Overview
Adolescence is an age of explosive growth and change when young people are seeking to understand and assert themselves. It is a dramatic and challenging time, both for young people and for those adults, parents, and teachers who work with them. In the Montessorian view of adolescence, teenagers have three commanding needs: 1) the need to do meaningful work that makes a significant contribution to their community; 2) the need to form social groups and to be involved in social and political issues; 3) the need to have a first-hand experience with the land in order to cultivate, sow seeds, and harvest the bounty of their work. Caring for the land and animals helps them to discover the ecological connection between all living things.
The first goal of the Junior High program at Lake Country School is to provide a setting where adolescents are respected and loved, a place where they can struggle, work hard, be challenged, be responsible, and have repeated opportunities to test themselves. Through flexible, stimulating and supportive learning environments, this goal can be realized in many ways.
Our second goal is to maintain a community within the classroom. Each student accepted into the program signs an agreement promising to deal honestly and sincerely with the conflicts and tensions of interpersonal relationships. In recognizing each other as valuable people, students accept the struggle of dealing with conflicting points of view as a central learning experience.
Our third goal is to create a diverse curriculum that focuses on the wider interests and needs of this age. Because early adolescence is a time of testing and responding to challenges, it is essential that their education be broad and personally expanding and that it stretch them physically and mentally. We seek to prepare students to be aware of the ideas and values that are their common heritage and to help them become reflective and intellectually independent. This age is a time of consolidation of experience and self-discovery, and it is important that the school environments that challenge them be nurturing and safe as well.
Odyssey
The Odyssey trips at the beginning of each year set the stage for the formation of the community and the academic tone for the first semester of the year. The Odyssey East to Williamsburg and Washington, D.C., focuses on the creation of a nation, the foundations of democracy, weather, phenology and human genetics, early American literature, essays, and political thought.
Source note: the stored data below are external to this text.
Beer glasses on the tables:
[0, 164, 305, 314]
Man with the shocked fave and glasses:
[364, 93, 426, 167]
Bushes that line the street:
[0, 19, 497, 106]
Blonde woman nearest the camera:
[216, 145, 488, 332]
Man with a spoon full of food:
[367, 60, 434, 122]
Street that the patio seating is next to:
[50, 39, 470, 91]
The Odyssey West, to Crow Canyon, focuses on the first humans in North America, the needs of early peoples, the effects of climate in their lives, the science of archeology, geology of the western United States, the art and literatures of early cultures. The Odyssey South to the J.L.Scott Marine Educational Center in Biloxi focuses on marine biology, slavery and the Civil War, and 19th and 20th century American literature.
Program
The Junior High curriculum is configured in a yearly cycle. In most instances, the work of the students is focused on their own research and projects. Each year some projects are integrated across disciplines. The following courses are offered at the Junior High level.
- Humanities (Writing and Literature, Philosophy, Latin, Seeing with the Mind, Social Studies)
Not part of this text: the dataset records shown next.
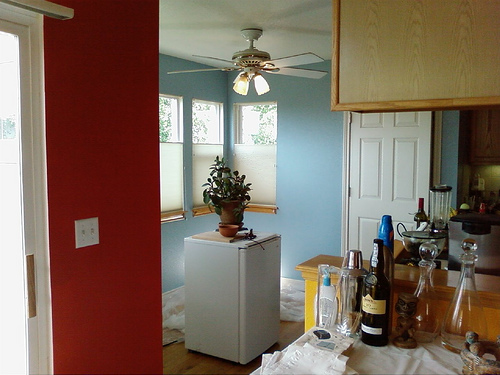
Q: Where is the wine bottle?
A: On the table.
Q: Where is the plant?
A: On top of the fridge.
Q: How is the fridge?
A: Small white colored mini fridge.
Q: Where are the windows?
A: At the far end.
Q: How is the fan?
A: A ceiling fan with six blades.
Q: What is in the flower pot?
A: The flower.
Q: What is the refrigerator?
A: Small dorm sized.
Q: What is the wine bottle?
A: Brown.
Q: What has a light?
A: The ceiling fan.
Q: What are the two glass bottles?
A: Clear.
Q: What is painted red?
A: The wall.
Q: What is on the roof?
A: The fan.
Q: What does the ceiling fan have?
A: The light.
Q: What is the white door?
A: Closed.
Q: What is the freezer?
A: Small and white.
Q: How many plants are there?
A: One.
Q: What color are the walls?
A: Red and blue.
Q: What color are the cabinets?
A: Brown.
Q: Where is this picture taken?
A: In a kitchen.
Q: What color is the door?
A: White.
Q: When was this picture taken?
A: In the daytime.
- Mathematics (Pre-algebra, Algebra, Geometry)
- Science
- Art
- French
- Music and Drama
- Physical Education, Health and Sex Education
- Woodworking
The Lake Country Land School offers Junior High students unique opportunities to connect to a rural experience. Each student may elect to participate in a Land School residency during one of four six-week sessions over the school year. Residency programs vary according to the season, but include academic, economic, and physical work. In addition, each student assumes a role as a manager of an occupation on the farm or on the land. Occupations involve both deep physical work and a pertinent focused study. When students live at the Land School during their six-week residencies, the art of self-teaching and self-direction comes into play.
There are four full-day experiences at the Land School over the course of the year for all Junior High students. During visits to the Land School every student participates in some aspect of stewardship and preservation of either the natural environment or the agricultural environment. Stewardship activities include trail and bird feeder maintenance, development of the camping areas, planting trees to prevent erosion, and tipi maintenance. Land School projects may focus either on farm related or natural or environmental science areas, with a focus on real-world application.
In summer, Junior High students may apply to participate in a 4-day residential apprenticeship program to support and maintain the community supported agriculture (CSA) gardens at the Land School.
January Interim: Mirroring the experience of the Odyssey and supporting the adolescents developmental need for self-expression, January serves as a month-long drama experience that offers an immersion into another time and place through theater. Working in crews, students participate in every aspect of creating, staging and acting in a major performance for the school and parent community. An annual rotation of genres generally include Shakespeare, a musical, and an original or adapted script.
Town and Country Days offers a week-long exploration of the Twin Cities and rural areas surrounding the Land School. Each field trip focuses on a place or topic of social or historical significance and supports the adolescents developmental need for broadening their sense of belonging and community perspective.
Bike Trip: The Junior High students take a five-day bike trip with the staff in the late spring of every year. The trip is physically challenging and ends the year with a bond of shared experiences and memories.